◆ **Task description**:
Determine the number of lines below that contain the string "Stallings", and state only that number.

◆ **Saved entries**:
----

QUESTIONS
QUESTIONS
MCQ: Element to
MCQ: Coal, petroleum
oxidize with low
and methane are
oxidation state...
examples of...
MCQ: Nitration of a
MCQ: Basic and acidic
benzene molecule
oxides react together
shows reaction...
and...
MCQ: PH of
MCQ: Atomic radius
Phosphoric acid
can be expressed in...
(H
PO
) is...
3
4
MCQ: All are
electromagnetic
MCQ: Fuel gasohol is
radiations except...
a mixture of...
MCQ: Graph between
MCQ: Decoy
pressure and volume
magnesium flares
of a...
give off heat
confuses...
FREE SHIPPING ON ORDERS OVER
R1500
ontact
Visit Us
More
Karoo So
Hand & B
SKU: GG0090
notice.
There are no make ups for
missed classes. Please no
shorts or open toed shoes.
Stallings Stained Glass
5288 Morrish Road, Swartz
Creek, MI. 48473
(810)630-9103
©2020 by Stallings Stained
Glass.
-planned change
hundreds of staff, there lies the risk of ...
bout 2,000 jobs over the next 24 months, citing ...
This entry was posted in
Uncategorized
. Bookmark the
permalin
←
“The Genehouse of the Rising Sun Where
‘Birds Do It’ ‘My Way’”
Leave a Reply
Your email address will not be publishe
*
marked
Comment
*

----

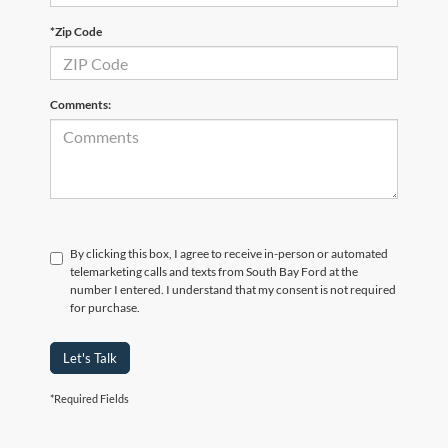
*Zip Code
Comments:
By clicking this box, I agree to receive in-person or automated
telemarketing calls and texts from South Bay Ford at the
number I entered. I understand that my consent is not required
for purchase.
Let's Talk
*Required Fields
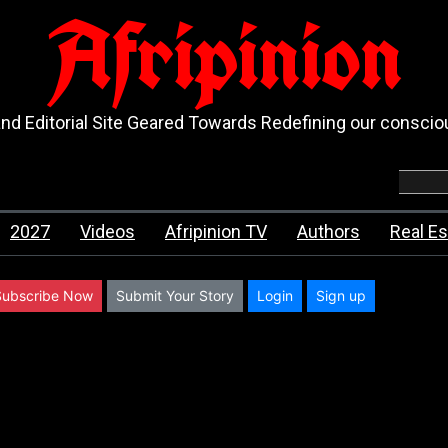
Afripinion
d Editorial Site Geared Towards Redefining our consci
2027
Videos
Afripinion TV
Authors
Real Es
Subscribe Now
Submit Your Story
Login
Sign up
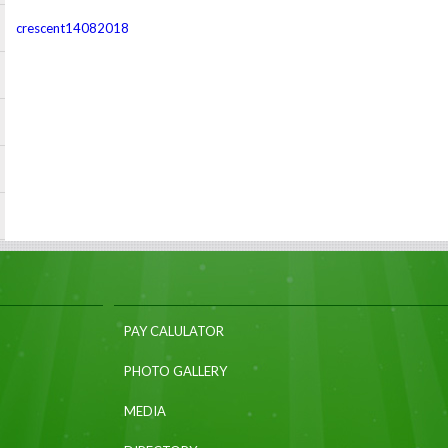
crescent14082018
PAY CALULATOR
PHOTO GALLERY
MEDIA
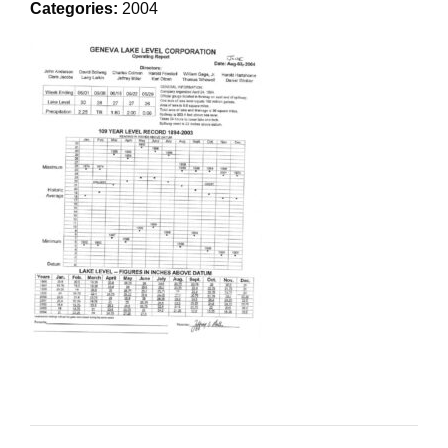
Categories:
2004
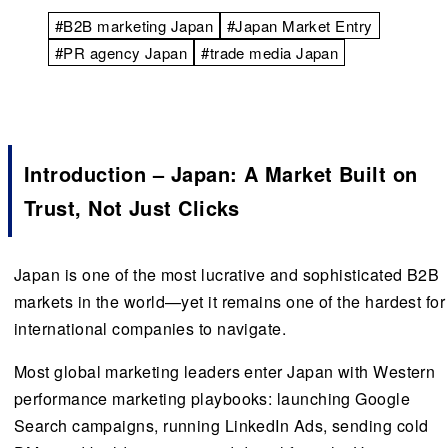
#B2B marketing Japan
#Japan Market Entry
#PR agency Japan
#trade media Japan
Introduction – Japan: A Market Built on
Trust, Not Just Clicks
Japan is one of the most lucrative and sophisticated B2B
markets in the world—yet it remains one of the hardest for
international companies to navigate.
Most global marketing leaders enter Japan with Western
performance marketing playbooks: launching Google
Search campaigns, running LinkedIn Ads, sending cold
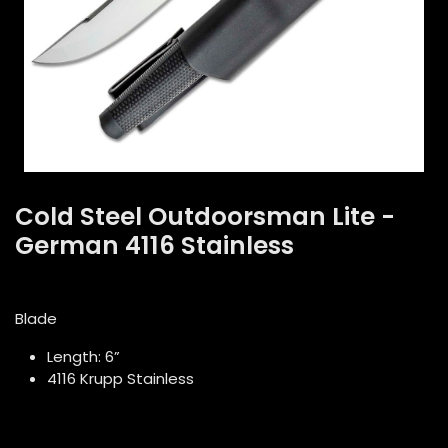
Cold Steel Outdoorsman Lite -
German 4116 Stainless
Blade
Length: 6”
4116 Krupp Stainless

----

◆ **Answer for the task**:
2